Over the last week, Krebs, who is South Dakota’s secretary of state, has slammed Johnson for benefiting from generous ad spending by a moderate out-of-state super PAC called Citizens for a Strong America. Kreb was hit with $267,000 in negative ad spending — including postcards depicting her as an ever-watchful Big Brother.
“Dusty and his never-Trump DC allies are spending hundreds of thousands of dollars to mislead and lie about my record of delivering results for the people of South Dakota,” Krebs said in a statement. “I am confident that on Tuesday, June 5th, voters will send a message to Dusty’s dark money allies that are trying to buy this seat in Congress – South Dakota is not for sale.”
Citizens for a Strong America is affiliated with No Labels, a Washington, D.C., nonprofit organization that supports moderate candidates and aims to promote a more bipartisan Congress. No Labels has received donations from wealthy contributors like Jerry Reinsdorf, the owner of the Chicago White Sox, and former New York City Mayor Michael Bloomberg.
January 29, 2018:
Krebs Picks Up Endorsement of Women-Led Pro-Life PAC
National pro-life group Susan B. Anthony List endorsed Shantel Krebs for South Dakota’s at-large congressional district on Thursday, making her one of the organization’s first endorsements for the 2018 election cycle.
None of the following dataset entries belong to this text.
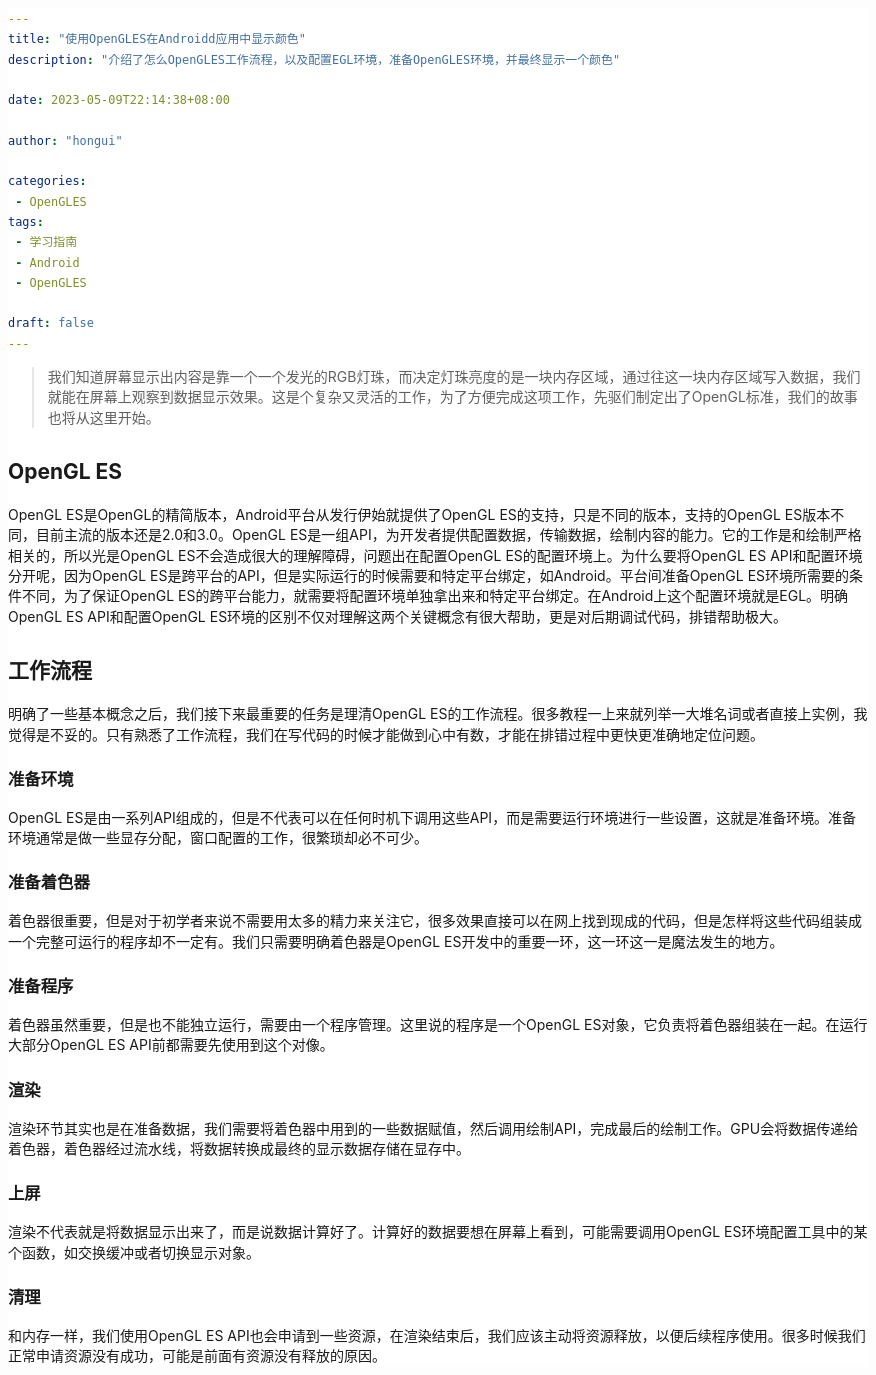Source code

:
 ```yaml
---
title: "使用OpenGLES在Androidd应用中显示颜色"
description: "介绍了怎么OpenGLES工作流程，以及配置EGL环境，准备OpenGLES环境，并最终显示一个颜色"

date: 2023-05-09T22:14:38+08:00

author: "hongui"

categories:
 - OpenGLES
tags:
 - 学习指南
 - Android
 - OpenGLES

draft: false
---
```

> 我们知道屏幕显示出内容是靠一个一个发光的RGB灯珠，而决定灯珠亮度的是一块内存区域，通过往这一块内存区域写入数据，我们就能在屏幕上观察到数据显示效果。这是个复杂又灵活的工作，为了方便完成这项工作，先驱们制定出了OpenGL标准，我们的故事也将从这里开始。

## OpenGL ES
OpenGL ES是OpenGL的精简版本，Android平台从发行伊始就提供了OpenGL ES的支持，只是不同的版本，支持的OpenGL ES版本不同，目前主流的版本还是2.0和3.0。OpenGL ES是一组API，为开发者提供配置数据，传输数据，绘制内容的能力。它的工作是和绘制严格相关的，所以光是OpenGL ES不会造成很大的理解障碍，问题出在配置OpenGL ES的配置环境上。为什么要将OpenGL ES API和配置环境分开呢，因为OpenGL ES是跨平台的API，但是实际运行的时候需要和特定平台绑定，如Android。平台间准备OpenGL ES环境所需要的条件不同，为了保证OpenGL ES的跨平台能力，就需要将配置环境单独拿出来和特定平台绑定。在Android上这个配置环境就是EGL。明确OpenGL ES API和配置OpenGL ES环境的区别不仅对理解这两个关键概念有很大帮助，更是对后期调试代码，排错帮助极大。

## 工作流程
明确了一些基本概念之后，我们接下来最重要的任务是理清OpenGL ES的工作流程。很多教程一上来就列举一大堆名词或者直接上实例，我觉得是不妥的。只有熟悉了工作流程，我们在写代码的时候才能做到心中有数，才能在排错过程中更快更准确地定位问题。
### 准备环境
OpenGL ES是由一系列API组成的，但是不代表可以在任何时机下调用这些API，而是需要运行环境进行一些设置，这就是准备环境。准备环境通常是做一些显存分配，窗口配置的工作，很繁琐却必不可少。
### 准备着色器
着色器很重要，但是对于初学者来说不需要用太多的精力来关注它，很多效果直接可以在网上找到现成的代码，但是怎样将这些代码组装成一个完整可运行的程序却不一定有。我们只需要明确着色器是OpenGL ES开发中的重要一环，这一环这一是魔法发生的地方。
### 准备程序
着色器虽然重要，但是也不能独立运行，需要由一个程序管理。这里说的程序是一个OpenGL ES对象，它负责将着色器组装在一起。在运行大部分OpenGL ES API前都需要先使用到这个对像。
### 渲染
渲染环节其实也是在准备数据，我们需要将着色器中用到的一些数据赋值，然后调用绘制API，完成最后的绘制工作。GPU会将数据传递给着色器，着色器经过流水线，将数据转换成最终的显示数据存储在显存中。
### 上屏
渲染不代表就是将数据显示出来了，而是说数据计算好了。计算好的数据要想在屏幕上看到，可能需要调用OpenGL ES环境配置工具中的某个函数，如交换缓冲或者切换显示对象。
### 清理
和内存一样，我们使用OpenGL ES API也会申请到一些资源，在渲染结束后，我们应该主动将资源释放，以便后续程序使用。很多时候我们正常申请资源没有成功，可能是前面有资源没有释放的原因。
“We are excited to endorse Shantel Krebs,” said former U.S. Congresswoman Marilyn Musgrave, who is SBA List’s vice president of government affairs, in a statement. “Shantel has helped lead the way for South Dakota to become one of the most pro-life states in the nation.”
SBA List has endorsed five 2018 candidates so far, all women. The organization was founded in 1992 to increase the number of pro-life women in federal and statewide offices, though today it does back male candidates as well. Together with its super PAC, Women Speak Out, the organization spent more than $18 million during the 2016 election cycle and knocked on more than 1.1 million doors in battleground states, according to its website.
Since its founding, SBA List, which has more than 600,000 members, has helped elect more than 110 candidates to the U.S. House, 20 to the U.S. Senate and 23 to statewide offices around the country, it says. The group is led by Marjorie Dannenfelser, a former staffer for members of Congress and one of its original organizers.